Perkelahian Berdarah di Manggarai
Oleh Frans Anggal
Perkelahian antarwarga di Desa Ruang, Kecamatan Satar Mese Barat, Kabupaten Manggarai, Rabu 13 April 2011, menelan korban jiwa: 3 tewas dan 10 luka-luka. Perkelahian terjadi di pekuburan umum di Lingko Langke Norang antara orang Hero Koe dan orang Ruang. Motif perkelahian masih dalam penyelidikan Polres Manggarai (Flores Pos Kamis 14 April 2011).

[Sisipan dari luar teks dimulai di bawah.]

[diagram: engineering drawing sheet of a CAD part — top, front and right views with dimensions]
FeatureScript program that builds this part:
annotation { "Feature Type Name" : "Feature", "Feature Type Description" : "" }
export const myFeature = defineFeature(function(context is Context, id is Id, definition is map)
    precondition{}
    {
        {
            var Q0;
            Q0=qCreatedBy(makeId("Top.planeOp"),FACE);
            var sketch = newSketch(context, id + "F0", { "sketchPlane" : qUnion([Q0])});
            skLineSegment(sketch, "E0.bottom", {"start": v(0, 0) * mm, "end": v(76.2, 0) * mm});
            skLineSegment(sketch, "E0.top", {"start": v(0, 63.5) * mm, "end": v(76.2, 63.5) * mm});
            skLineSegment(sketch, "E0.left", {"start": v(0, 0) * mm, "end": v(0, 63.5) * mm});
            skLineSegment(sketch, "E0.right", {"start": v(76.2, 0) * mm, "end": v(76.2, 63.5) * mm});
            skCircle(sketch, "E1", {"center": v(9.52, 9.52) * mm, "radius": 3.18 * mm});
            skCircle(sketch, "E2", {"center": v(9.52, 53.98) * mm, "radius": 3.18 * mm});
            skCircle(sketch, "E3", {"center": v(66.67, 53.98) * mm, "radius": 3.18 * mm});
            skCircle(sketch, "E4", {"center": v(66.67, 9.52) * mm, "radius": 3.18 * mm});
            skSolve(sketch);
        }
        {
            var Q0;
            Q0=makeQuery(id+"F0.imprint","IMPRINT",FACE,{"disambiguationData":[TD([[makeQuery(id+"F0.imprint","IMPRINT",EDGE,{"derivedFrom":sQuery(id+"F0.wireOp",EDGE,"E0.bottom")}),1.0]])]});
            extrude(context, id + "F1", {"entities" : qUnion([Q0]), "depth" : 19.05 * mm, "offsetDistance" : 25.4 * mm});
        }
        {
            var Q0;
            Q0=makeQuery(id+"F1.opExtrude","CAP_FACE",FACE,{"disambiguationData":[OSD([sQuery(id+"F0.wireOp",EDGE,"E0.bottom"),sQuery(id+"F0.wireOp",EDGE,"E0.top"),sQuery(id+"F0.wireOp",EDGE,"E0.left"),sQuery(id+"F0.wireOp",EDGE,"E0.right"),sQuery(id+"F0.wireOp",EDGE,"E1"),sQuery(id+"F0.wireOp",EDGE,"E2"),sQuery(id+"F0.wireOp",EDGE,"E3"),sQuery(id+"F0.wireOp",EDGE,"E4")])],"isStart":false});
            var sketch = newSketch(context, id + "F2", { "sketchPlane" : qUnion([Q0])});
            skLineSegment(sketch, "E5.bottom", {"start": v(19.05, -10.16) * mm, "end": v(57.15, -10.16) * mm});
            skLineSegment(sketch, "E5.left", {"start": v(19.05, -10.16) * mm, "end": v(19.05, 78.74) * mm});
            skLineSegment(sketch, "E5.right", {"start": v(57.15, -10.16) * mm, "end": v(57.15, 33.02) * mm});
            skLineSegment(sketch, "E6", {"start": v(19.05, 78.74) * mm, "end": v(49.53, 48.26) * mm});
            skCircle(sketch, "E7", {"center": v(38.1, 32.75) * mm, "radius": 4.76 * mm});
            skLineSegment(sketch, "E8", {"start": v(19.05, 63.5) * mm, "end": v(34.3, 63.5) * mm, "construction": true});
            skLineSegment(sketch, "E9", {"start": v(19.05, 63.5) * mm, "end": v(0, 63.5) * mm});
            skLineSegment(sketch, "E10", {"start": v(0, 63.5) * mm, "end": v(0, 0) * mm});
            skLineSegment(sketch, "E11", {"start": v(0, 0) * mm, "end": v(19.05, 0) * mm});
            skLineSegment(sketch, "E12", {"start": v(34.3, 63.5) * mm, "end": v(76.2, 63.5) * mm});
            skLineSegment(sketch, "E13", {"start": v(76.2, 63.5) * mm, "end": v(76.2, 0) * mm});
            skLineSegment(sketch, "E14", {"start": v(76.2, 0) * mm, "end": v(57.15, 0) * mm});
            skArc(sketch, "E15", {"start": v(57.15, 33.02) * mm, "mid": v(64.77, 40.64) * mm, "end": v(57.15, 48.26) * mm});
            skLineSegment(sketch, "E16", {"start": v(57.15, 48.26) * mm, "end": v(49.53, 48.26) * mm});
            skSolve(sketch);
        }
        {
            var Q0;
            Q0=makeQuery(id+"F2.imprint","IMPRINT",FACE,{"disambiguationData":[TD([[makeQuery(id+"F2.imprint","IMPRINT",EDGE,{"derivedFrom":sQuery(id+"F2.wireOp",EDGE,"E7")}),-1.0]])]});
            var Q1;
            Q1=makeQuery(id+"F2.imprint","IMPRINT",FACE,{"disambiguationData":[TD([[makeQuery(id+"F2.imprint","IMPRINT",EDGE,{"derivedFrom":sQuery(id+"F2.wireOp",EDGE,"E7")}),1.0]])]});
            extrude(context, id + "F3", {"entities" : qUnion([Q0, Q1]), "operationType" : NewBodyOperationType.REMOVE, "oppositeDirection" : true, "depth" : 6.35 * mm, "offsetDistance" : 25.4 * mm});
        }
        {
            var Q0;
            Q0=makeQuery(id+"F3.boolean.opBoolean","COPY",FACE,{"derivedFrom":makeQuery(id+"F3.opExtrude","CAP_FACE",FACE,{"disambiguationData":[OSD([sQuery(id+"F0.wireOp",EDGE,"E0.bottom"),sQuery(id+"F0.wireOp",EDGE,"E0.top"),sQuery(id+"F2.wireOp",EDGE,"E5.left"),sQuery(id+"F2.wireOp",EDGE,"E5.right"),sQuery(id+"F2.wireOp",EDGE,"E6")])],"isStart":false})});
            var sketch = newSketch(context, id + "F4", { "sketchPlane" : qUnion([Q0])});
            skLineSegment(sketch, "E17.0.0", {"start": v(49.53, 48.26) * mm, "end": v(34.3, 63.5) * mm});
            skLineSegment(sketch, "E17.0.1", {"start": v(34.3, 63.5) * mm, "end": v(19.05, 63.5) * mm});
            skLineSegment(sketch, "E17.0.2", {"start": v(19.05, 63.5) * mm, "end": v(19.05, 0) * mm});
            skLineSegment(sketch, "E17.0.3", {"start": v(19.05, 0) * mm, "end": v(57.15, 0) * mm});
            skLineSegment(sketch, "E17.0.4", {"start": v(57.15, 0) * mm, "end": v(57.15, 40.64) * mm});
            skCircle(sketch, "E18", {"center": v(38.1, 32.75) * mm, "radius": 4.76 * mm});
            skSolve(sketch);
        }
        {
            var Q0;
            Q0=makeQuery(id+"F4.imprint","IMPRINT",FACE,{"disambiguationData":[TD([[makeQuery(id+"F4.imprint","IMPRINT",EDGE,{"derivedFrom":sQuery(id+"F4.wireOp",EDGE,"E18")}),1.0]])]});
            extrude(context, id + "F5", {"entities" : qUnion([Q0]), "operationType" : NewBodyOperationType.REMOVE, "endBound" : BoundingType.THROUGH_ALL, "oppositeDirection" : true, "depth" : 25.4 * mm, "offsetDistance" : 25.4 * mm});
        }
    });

Konon, para patikai masih bertalian keluarga. Hari itu, orang Hero Koe menyelenggarakan ritus adat di pekuburan umum. Saat ritus berlangsung, datanglah orang Ruang. Mereka mempersoalkan ritus itu. Rupanya (karena) mereka tidak diundang atau dilibatkan. Timbullah pertengkaran, lalu perkelahian.

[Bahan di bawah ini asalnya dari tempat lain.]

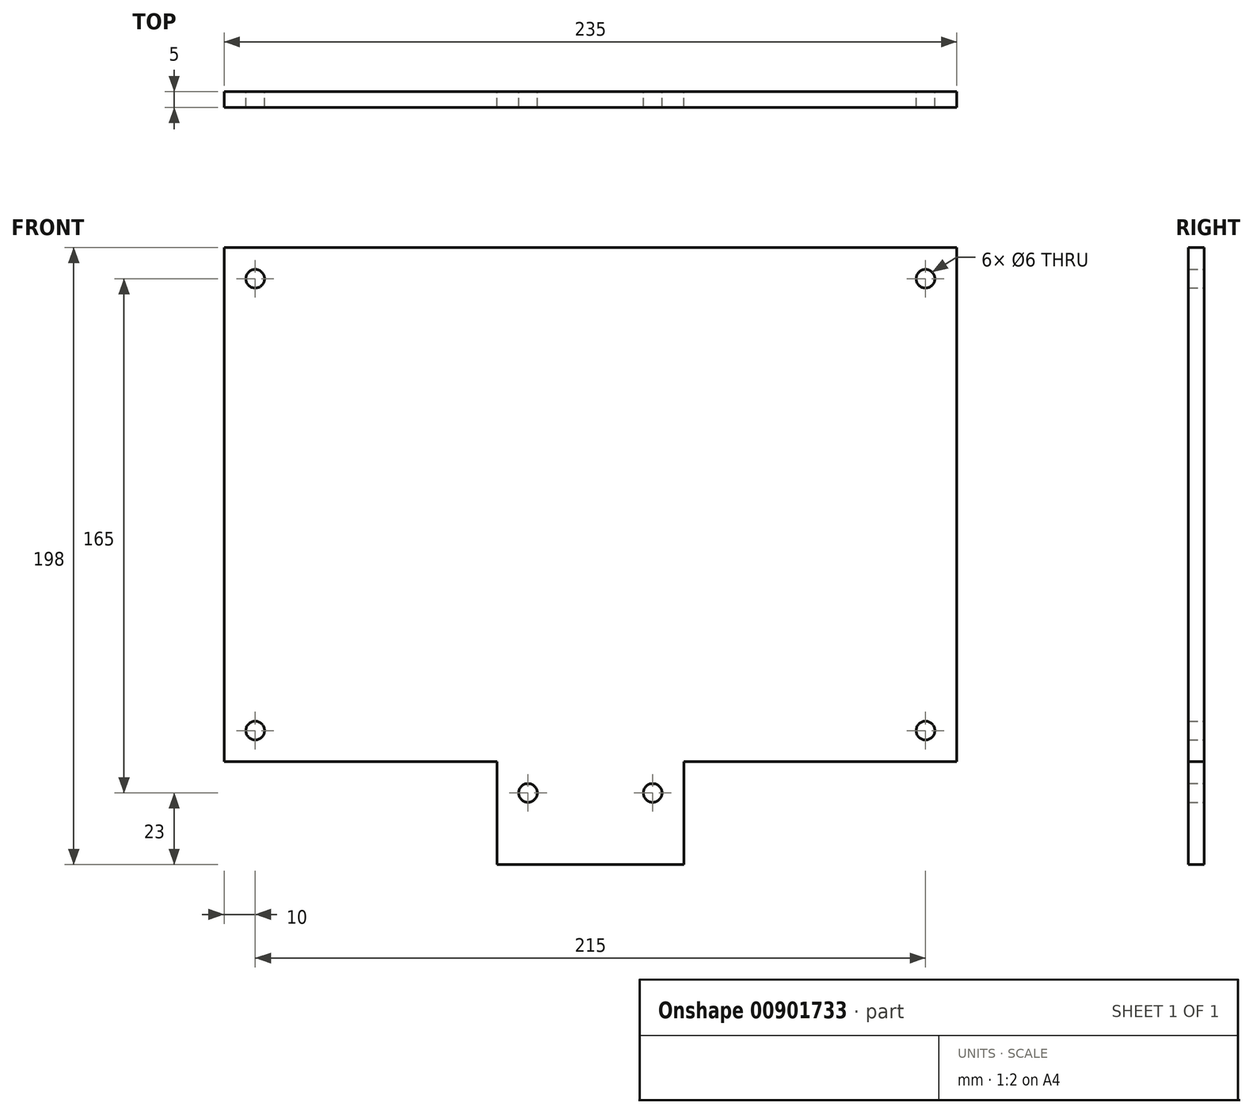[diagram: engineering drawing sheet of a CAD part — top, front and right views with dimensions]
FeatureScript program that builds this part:
annotation { "Feature Type Name" : "Feature", "Feature Type Description" : "" }
export const myFeature = defineFeature(function(context is Context, id is Id, definition is map)
    precondition{}
    {
        {
            var Q0;
            Q0=qCreatedBy(makeId("Front.planeOp"),FACE);
            var sketch = newSketch(context, id + "F0", { "sketchPlane" : qUnion([Q0])});
            skLineSegment(sketch, "E0", {"start": v(0, 0) * mm, "end": v(0, 33) * mm});
            skLineSegment(sketch, "E1", {"start": v(0, 33) * mm, "end": v(-87.5, 33) * mm});
            skLineSegment(sketch, "E2", {"start": v(-87.5, 33) * mm, "end": v(-87.5, 198) * mm});
            skLineSegment(sketch, "E3", {"start": v(-87.5, 198) * mm, "end": v(147.5, 198) * mm});
            skLineSegment(sketch, "E4", {"start": v(147.5, 198) * mm, "end": v(147.5, 33) * mm});
            skLineSegment(sketch, "E5", {"start": v(147.5, 33) * mm, "end": v(60, 33) * mm});
            skLineSegment(sketch, "E6", {"start": v(60, 33) * mm, "end": v(60, 0) * mm});
            skLineSegment(sketch, "E7", {"start": v(60, 0) * mm, "end": v(0, 0) * mm});
            skCircle(sketch, "E8", {"center": v(-77.5, 188) * mm, "radius": 3 * mm});
            skCircle(sketch, "E9", {"center": v(137.5, 188) * mm, "radius": 3 * mm});
            skCircle(sketch, "E10", {"center": v(137.5, 43) * mm, "radius": 3 * mm});
            skCircle(sketch, "E11", {"center": v(-77.5, 43) * mm, "radius": 3 * mm});
            skCircle(sketch, "E12", {"center": v(10, 23) * mm, "radius": 3 * mm});
            skCircle(sketch, "E13", {"center": v(50, 23) * mm, "radius": 3 * mm});
            skSolve(sketch);
        }
        {
            var Q0;
            Q0=makeQuery(id+"F0.imprint","IMPRINT",FACE,{"disambiguationData":[TD([[makeQuery(id+"F0.imprint","IMPRINT",EDGE,{"derivedFrom":sQuery(id+"F0.wireOp",EDGE,"E0")}),-1.0]])]});
            extrude(context, id + "F1", {"entities" : qUnion([Q0]), "depth" : 5 * mm, "offsetDistance" : 25 * mm});
        }
    });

Tampaknya, perkelahian berdarah itu timbul tidak hanya karena pertengkaran di kuburan. Pertengkaran hanyalah insiden pemicu (casus belli). Akarnya, pasti, masalah lain. Mungkin masalah tanah pekuburan, tempat ritus berlangsung. Atau sengketa lain, yang berkaitan atau dikaitkan dengan tanah pekuburan dan ritusnya.
Kedua warga datang dari kampung masing-masing, Hero Koe dan Ruang. Mereka menuju lokasi yang sama, Lingko Langke Norang. Dengan tujuan yang berbeda. Orang Hero Koe datang untuk selenggarakan ritus. Orang Ruang datang untuk persoalkan ritus. Kenapa ritus itu memicu konflik?

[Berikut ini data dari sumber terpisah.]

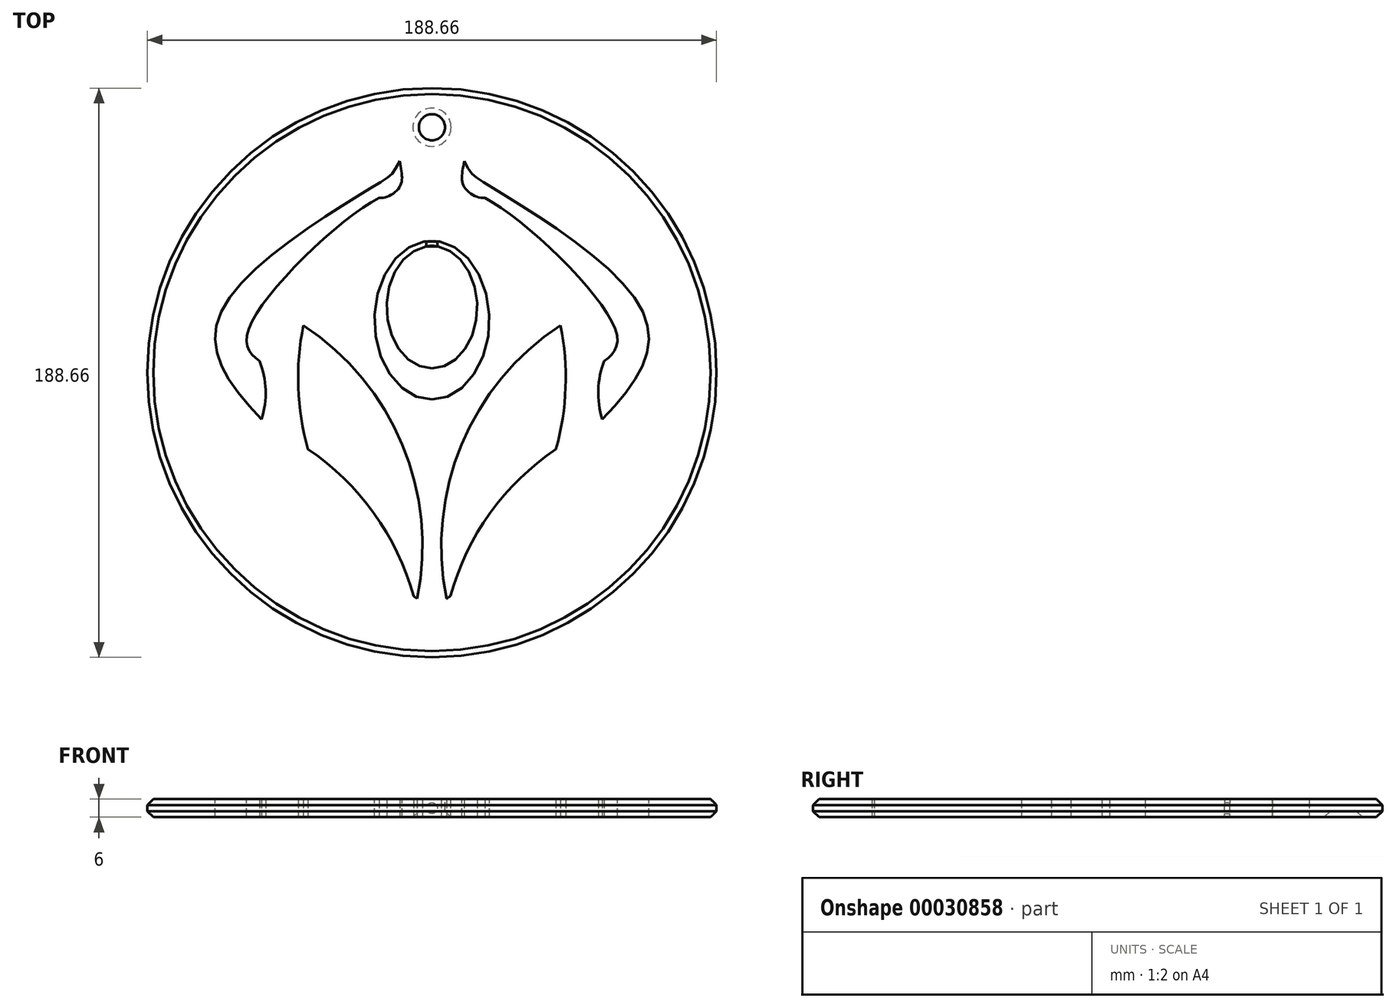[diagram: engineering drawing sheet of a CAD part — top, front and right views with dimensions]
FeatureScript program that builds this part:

Dalam budaya Manggarai dan Flores umumnya, ritus adat berkaitan erat dengan status adat, khususnya kepemilikan. Hanya yang berstatus tuan atau pemilik atas tanahlah yang berhak menyelenggaran ritus di atas tanah. Terutama kalau tanah itu tanah warisan leluhur (mbate dise ame, redong dise empo).
Menurut maknanya paling asli, tanah warisan leluhur itulah adalah "tanah tumpah darah". Kenapa "tumpah darah"? Di atas tanah itulah, darah "telah ditumpahkan" saat seseorang dilahirkan. Dan di atas tanah itu pulalah, darah "siap ditumpahkan" saat seseorang menghadapi setiap ancaman penyerobotan.
Sikap "siap tumpah darah" mempertahankan "tanah tumpah darah" semakin mengental manakala tanah itu memiliki banyak nilai. Mislanya, nilai historis, kalau tanah itu bagian tak terpisahkan dari sejarah awal keberadaan suku. Nilai religious, kalau tanah itu memiliki situs, seperti kubur nenek moyang. Nilai ekonomis, kalau tanah itu telah ditumbuhi banyak tanaman pedagangan.
Untuk mempertahankan atau merebut (kembali) tanah benilai tinggi dan luhur itu, orang sering tidak takut untuk mati. Tidak takut untuk membunuh dan dibunuh. Pilihannya sering begitu sempit. Sesempit pilihan seorang serdadu di palagan: 'membunuh atau dibunuh' (to kill or to be killed). Kalah mata, kalah nyawa.
Pada 1980-an, ketika Manggarai penuh perang tanding dalam sengketa tanah, suasana "siap tumpah darah" itu sangat terasa. Muncullah istilah "pengadilan di tempat". Ini tandingan terhadap "pengadilan di kantor". Sekaligus kritik atas praktik peradilan yang mudah disogok. Masyarakat tidak percaya lagi pada lembaga hukum. Maka, mereka ciptakan peradilan sendiri: peradilan di lokasi sengketa. Hasilnya: yang kalah masuk kubur (karena dibunuh). Yang menang masuk penjara (karena membunuh).
Kita khawatir, suasana seperti itu kini datang lagi. Dalam beberapa kasus, suasananya mengental di Keca¬matan Satar Mese dan Satar Mese Barat. Bukan tidak mungkin menular ke wilayah lain. Sebagaimana pada 1980-an, "pengadilan di tempat" melahirkan demonstration effect, sehingga menjalar dan marak. Tantangan bagi pemkab dan gereja. Keduanya perlu bergandeng tangan.